¿Voto dividido? La 4T contra la teoría política clásica

No hay plazo que no se cumpla ni deuda que no se pague. El próximo domingo 2 de junio el pueblo de México está convocado a ejercer su derecho ciudadano al voto en unos comicios federales que –estos sí– hasta el momento son los más grandes de la historia, y también unos de los más trascendentes. Lo primero, no sólo por lo mucho que han crecido la población, en general, y el padrón electoral, en particular, sino, asimismo, porque, derivado de la implementación, desde hace varios años, de un conjunto de reformas y de ajustes técnicos en materia político-electoral, este 2024 han terminado por converger, en un mismo día, varias elecciones en los ámbitos municipal, estatal y federal: 20,079 cargos públicos en total, incluyendo la presidencia de la República, 128 senadurías, 500 diputaciones, 8 gubernaturas y una jefatura de gobierno, aunado a varios congresos locales y regidurías.

Lo segundo, por supuesto, debido a que, dadas las tensiones políticas que deja tras de sí el obradorismo entre los diferentes bloques ideológicos que se disputan el control del gobierno y la dirección del Estado mexicano, este año, como en ningún otro en la historia reciente del país (salvo, quizá, el 2006, cuando el calderonismo le robó al pueblo de México una elección y la posibilidad de sumar al país a la primera ola progresista del continente americano en el siglo XXI ), queda claro que lo que está en juego es mucho más que un mero reparto de cargos de elección popular entre unas élites y otras, habida cuenta de que de fondo se halla la confrontación directa entre dos proyectos de nación: uno indefectiblemente decantado por dar continuidad a la construcción de una sociedad con más y mejores derechos y libertades, más democrática, más igualitaria y con un mayor grado de justicia social; y otro o bien obsesionado con desmantelar lo conseguido a lo largo de estos seis años y restaurar viejos privilegios (materiales y simbólicos por igual) o bien empeñado en hacer avanzar un régimen mucho más cargado hacia la derecha de lo que lo estuvo el bipartidismo de finales del siglo XX y principios de XXI.

-------------------------

Según el texto sobre los comicios mexicanos de 2024, ¿cuántos cargos públicos en total se eligen el domingo 2 de junio? Los registros forman un material aparte, sin relación con el texto.

-------------------------

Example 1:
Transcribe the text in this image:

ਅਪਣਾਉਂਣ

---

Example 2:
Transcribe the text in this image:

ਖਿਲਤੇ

-------------------------

_SOLUCIÓN DEL EJERCICIO_: 20,079 cargos públicos.